2. Seattle City Council voted to expand the Pike Place Market Historic District to include the Showbox temporarily. But the legislation only protects the venue for 10 months. Council members in June 2019 will revisit the bill after a study reviewing the historic significance of the Showbox and its relationship with the market.
3. Central Washington University fired professor and state representative Matt Manweller. Manweller is suing the university for wrongfully firing him, accusing them of having political motivations. Manweller is currently up for re-election this year.
Last year a Seattle Times article detailed the allegations of two prior investigations into Manweller's behavior with students at CWU, prompting a new investigation. Manweller took to the internet claiming that the university is trying to "silence a high-profile Republican voice on campus."
4. ERISA Industry Committee, a Washington, D.C. based industry group for large employers is suing Seattle over a part of the new law protecting hotel workers. Crosscut reported that the ERISA is challenging the part which requires large hotels to give workers $200 a month to go towards health insurance or the monthly premium of the "lowest cost, gold level policy available on the Washington Health Benefit Exchange." The ERISA Industry Committee argues that the law is pre-empted by federal law and the city can't require employers to provide health benefits.
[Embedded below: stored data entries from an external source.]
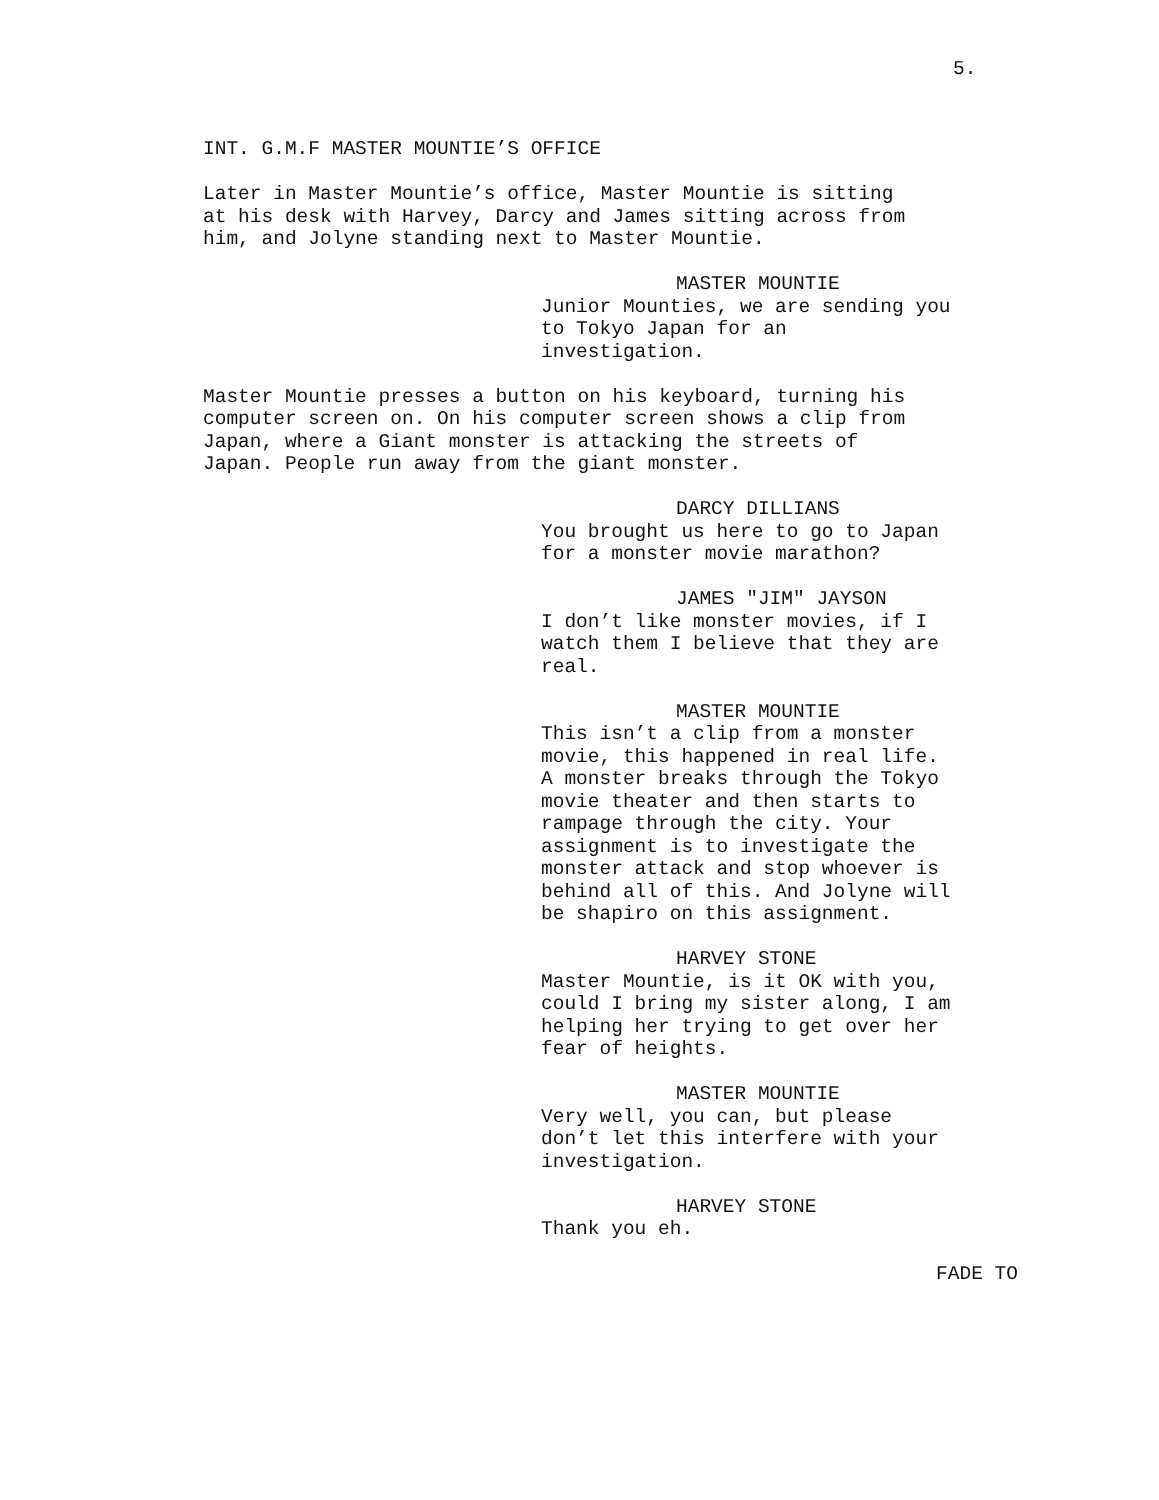5.
INT. G.M.F MASTER MOUNTIE’S OFFICE
Later in Master Mountie’s office, Master Mountie is sitting at his desk with Harvey, Darcy and James sitting across from him, and Jolyne standing next to Master Mountie.
MASTER MOUNTIE
Junior Mounties, we are sending you to Tokyo Japan for an investigation.
Master Mountie presses a button on his keyboard, turning his computer screen on. On his computer screen shows a clip from Japan, where a Giant monster is attacking the streets of Japan. People run away from the giant monster.
DARCY DILLIANS
You brought us here to go to Japan for a monster movie marathon?
JAMES "JIM" JAYSON
I don’t like monster movies, if I watch them I believe that they are real.
MASTER MOUNTIE
This isn’t a clip from a monster movie, this happened in real life. A monster breaks through the Tokyo movie theater and then starts to rampage through the city. Your assignment is to investigate the monster attack and stop whoever is behind all of this. And Jolyne will be shapiro on this assignment.
HARVEY STONE
Master Mountie, is it OK with you, could I bring my sister along, I am helping her trying to get over her fear of heights.
MASTER MOUNTIE
Very well, you can, but please don’t let this interfere with your investigation.
HARVEY STONE
Thank you eh.
FADE TO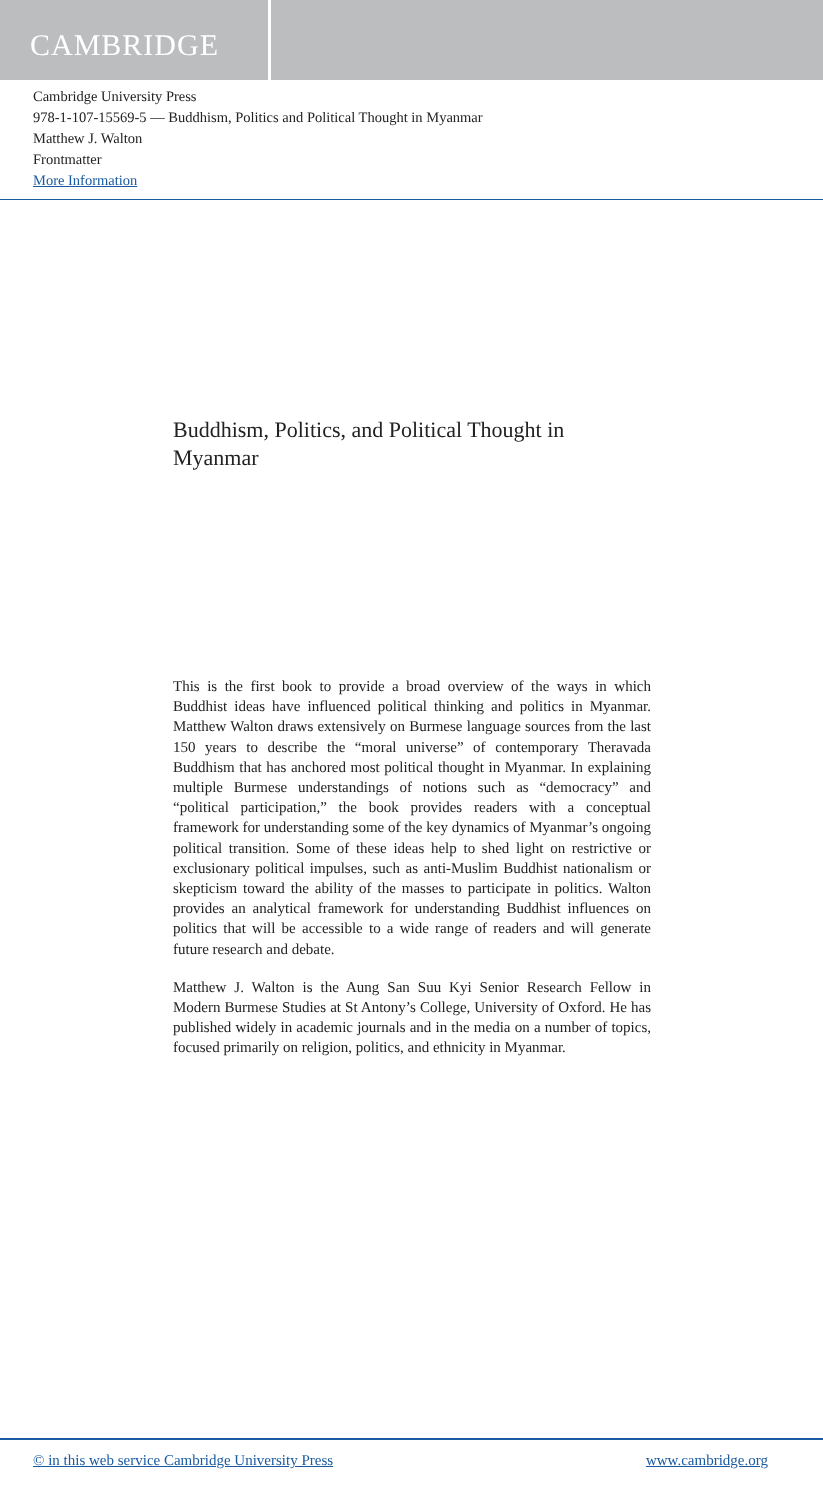CAMBRIDGE
Cambridge University Press
978-1-107-15569-5 — Buddhism, Politics and Political Thought in Myanmar
Matthew J. Walton
Frontmatter
More Information
Buddhism, Politics, and Political Thought in Myanmar
This is the first book to provide a broad overview of the ways in which Buddhist ideas have influenced political thinking and politics in Myanmar. Matthew Walton draws extensively on Burmese language sources from the last 150 years to describe the “moral universe” of contemporary Theravada Buddhism that has anchored most political thought in Myanmar. In explaining multiple Burmese understandings of notions such as “democracy” and “political participation,” the book provides readers with a conceptual framework for understanding some of the key dynamics of Myanmar’s ongoing political transition. Some of these ideas help to shed light on restrictive or exclusionary political impulses, such as anti-Muslim Buddhist nationalism or skepticism toward the ability of the masses to participate in politics. Walton provides an analytical framework for understanding Buddhist influences on politics that will be accessible to a wide range of readers and will generate future research and debate.
Matthew J. Walton is the Aung San Suu Kyi Senior Research Fellow in Modern Burmese Studies at St Antony’s College, University of Oxford. He has published widely in academic journals and in the media on a number of topics, focused primarily on religion, politics, and ethnicity in Myanmar.
© in this web service Cambridge University Press www.cambridge.org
In addition to hurting their competitiveness to smaller hotels. The city attorney's office said they intend to defend the initiative.
5. Initiative 1639, a measure that would implement more gun regulations in Washington state, may not appear on the ballot in November. A Thurston County Superior Court judge ruled that the format of the signature petitions used "did not comport" with Washington law. The judge ordered the Secretary of State to stop the certification of the initiative. The attorney for the initiative's campaign appealed the ruling, hoping that the state Supreme Court will reverse it.
6. The Seattle Times reported that the mayor's office held private conversations with council members before the head tax repealed. New records show that there was a conference call and then several one-on-one phone conversations between the mayor's top deputies and at least seven council members. A spokesman for city attorney Pete Holmes stated that the state's Open Public Meetings Act had not been violated. Four council members participated in the conference call, which is one short of making it a quorum or a "formal meeting" subjecting it to the OPMA.
7. Sound Transit's chief has a coach—who is paid $550 an hour—to help him get along with employees, The Seattle Times reported. CEO Peter Rogoff underwent an internal investigation after alleged profanity, verbal aggression, and sexism toward his staff prompted elected officials to require a "leadership-development plan." Rogoff's coach, Andrea Luoma said that a $550 hourly fee is normal for top-tier coaching. Luoma has worked with Rogoff as part of the overall plan to get him to "move away from relying on position power to accomplish agency objectives."
8. Weed enthusiasts may be harming the environment more than they thought with their pre-packaged joints. The Washington Post reported that the plastic "doob tubes" and other wrappings in which pre-rolled joints come in are all ending up in the trash. In a 12-month period, $217 million in doob tubes were sold in California, Oregon, and Colorado.
9. Seattle teachers rallied for salary increases now that lawmakers approved another $1 billion for public education earlier this year. On Wednesday, educators in Seattle took to the streets and rallied outside of the school district offices. They demanded salary increases, citing the increased cost of living in the city.
10. Joey Gibson and Patriot Prayer rallied in front of City Hall on Saturday. The Stranger estimated that there were 50 people there for Patriot Prayer and the Proud Boys and 200 people there for the counter protest. Unlike the Patriot Prayer rally in Portland a couple weeks ago, this one saw little violence. The Washington group the "3 percenters," which is a gun rights group, also organized the alt-right rally with Patriot Prayer.